Fred Milano (AP Photo/Department of Correction)
NEW YORK (AP) - Fred Milano, who made rock and roll history on doo-wop hits with Dion and the Belmonts in the 1950s and continued to perform while starting a late-in-life career with the New York City Department of Correction, has died. He was 72.

Milano died Sunday, three weeks after his lung cancer was diagnosed, said Warren Gradus, who joined the Belmonts in 1963. Milano lived in Massapequa, on Long Island, and died in a hospital, Gradus said.

Dion DiMucci, the lead singer who left the Belmonts in 1960, said on his Facebook page Tuesday, "May he rest in peace and rock on in heaven."

Milano and three friends from the Bronx formed the Belmonts in the mid-1950s, borrowing their name from the borough's Belmont Avenue. They became Dion and the Belmonts after DiMucci joined in 1958.

Milano sang tenor on hits like "A Teenager in Love" and "Where or When."

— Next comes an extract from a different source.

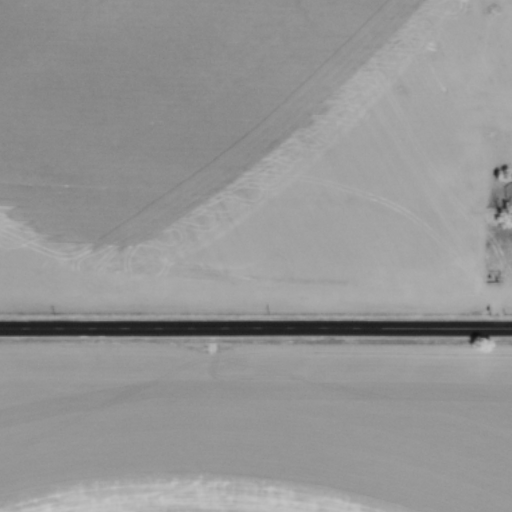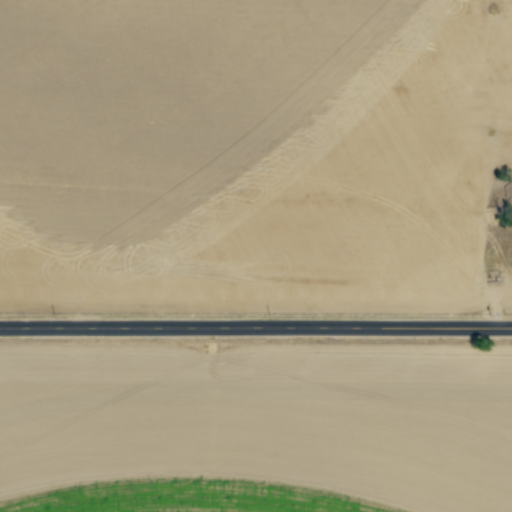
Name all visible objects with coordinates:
road: (256, 331)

The Belmonts continued to perform and to record with different lineups after Di Mucci left for a solo career. Gradus said Milano was performing with the Belmonts at casinos and other venues just weeks ago.

There was strife between DiMucci and Belmonts members, who were not pleased when DiMucci was inducted into the Rock and Roll Hall of Fame without them in 1989.

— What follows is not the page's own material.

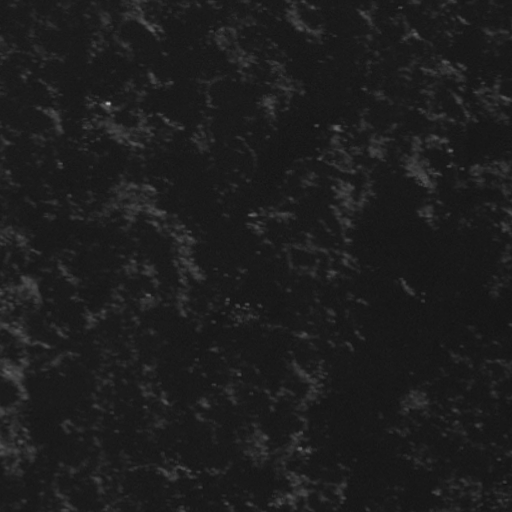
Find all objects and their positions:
river: (286, 256)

In his Facebook posting, DiMucci said Milano "was very savvy with harmonies" and added, "We had our ups and downs through the years but that's how things go in families, even rock-and-roll families."

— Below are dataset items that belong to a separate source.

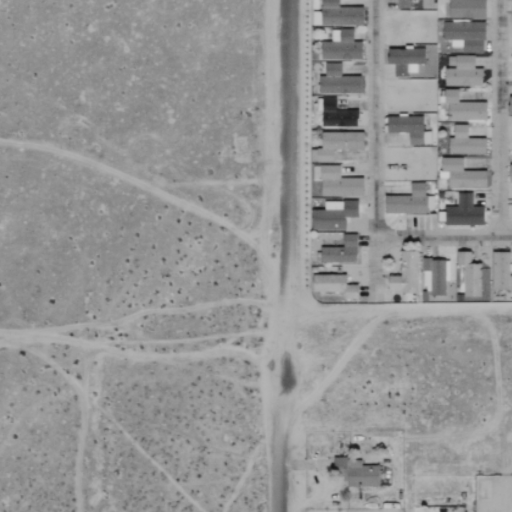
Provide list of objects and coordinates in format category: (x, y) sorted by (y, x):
building: (509, 0)
building: (402, 4)
building: (466, 9)
building: (339, 14)
building: (465, 36)
building: (341, 46)
building: (403, 60)
building: (462, 72)
building: (338, 81)
building: (509, 105)
building: (463, 108)
building: (336, 115)
building: (409, 129)
building: (465, 142)
building: (335, 145)
building: (510, 173)
building: (461, 175)
building: (338, 183)
road: (152, 189)
building: (409, 202)
building: (464, 213)
building: (333, 215)
building: (511, 218)
road: (506, 237)
road: (438, 238)
building: (340, 251)
road: (286, 256)
building: (500, 272)
building: (405, 274)
building: (469, 276)
building: (435, 277)
building: (349, 292)
road: (399, 308)
building: (355, 472)
building: (356, 473)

Milano went back school in middle age and joined the Department of Correction in 2003.

In his position as a legal coordinator at the Rikers Island jail complex, he helped inmates research their cases and taught a legal research class, said Karen Powell, director of law libraries for the department.

Powell said Milano had more energy than colleagues two decades younger and "was a person who really loved life."

"We'd know it was him coming through the door because w e'd hear him singing and skipping up the stairs," Powell said.

Milano is survived by his wife, Lynn, two children and 10 grandchildren.